What did I learn in the last day? My wife has been talking to EA OM for 3 days. That she can spew with the best of them. That she has changed all her passwords on her email, FB, and phone. That I haven't been served...yet. That I can still get angry when someone hurts me - I have been very calm in the last month or so.
I have decided I will not be a doormat. However, after lots of prayer this afternoon, God's Grace wins again. I had actually thought that I might counter-file tomorrow. Does it make sense to do so? I don't think in my situation it will help. I am seeing another lawyer in the next few days to find out. Not being a doormat means I don't have to hang around my wife, trying to reconcile when there isn't anyone to reconcile with. I will be back to full-on GAL/DB'ing. I will need to see a wife fully repentant for her EA, and full commitment to a NC, including letter.
When that will happen, I don't know. I just know I'm not at the end of my rope...yet. After praying, I realize that being here, supporting the kids, is what I need to do. After I decided what to do, literally within 15 minutes I get a call from my D14. 'Dad, what REALLY happened last night? I heard a lot of what was said'. I asked her what do you think happened? She summarized things pretty well, and then let me know she called W.
D14 told W that 'Mom, what you're doing is wrong, and I don't like it. I don't like you talking to this other guy. I want you to stop'. Out of the mouths of babes... I asked D14 if mom said anything, and she said no, there was lots of silence, and mom had to go.
I don't know what's going on inside her brain, but she's really messed up. Would I leave my wife at the hospital with cancer? No. Would I not be there for her when she asked? No. Now, I'm getting the emotional c%^p kicked out of me, but I can see the spew for what it is.
I think this is where most people would have had enough. And I thought I was there. But I'm not. God's grace is sufficient.
Now, I'm not going to be pushed over. I will be conversing with my WW much less than I have - back to being pithy, and working on myself. I'm going to repeat to myself all night 'I will no longer snoop, I will no longer snoop...'.
My kids want a family. I want my family back. My wife does - just when her willfully disobiedent, selfish side isn't talking.
I'm exhausted, and it's not even 5PM here. Ugh. Mental anguish does that to you.
The Holy Spirit will do His work at the appointed time. If I stumbled in my porn addiction, and my wife found out a week after I tried to be clean, would she drop me like it's hot? I hope not. I hope I get a second, a third, a forth shot. If I deserve it, so does she. Now, if this was a PA, I might feel differently.

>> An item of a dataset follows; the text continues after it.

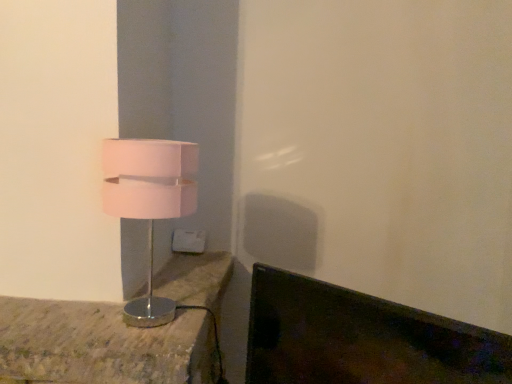
Locate an element on the screen. This screenshot has height=384, width=512. free space in front of white plastic electric outlet at center is located at coordinates (184, 269).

I will not leave this house. My kids need stability. I can give that to them. I will be the rock on which this family is built. I will use the strength in me to show love to all in this house, whether they deserve it or not.
I do think I'll get served in the next 2 days. All I can do is work on myself. When the clock starts, it will be another day.
M46, EXWW46 M15 T17 D20, S19, D13 M - Addiction since 1998 W EA/PA #1 2013/2014 W EA #2 June 2015... BD 1 Big D talk 9/15 BD 2 - EA/PA disc 10/30/15 Served D 1/22/16 Divorced 5/25/16 (yes, that fast!)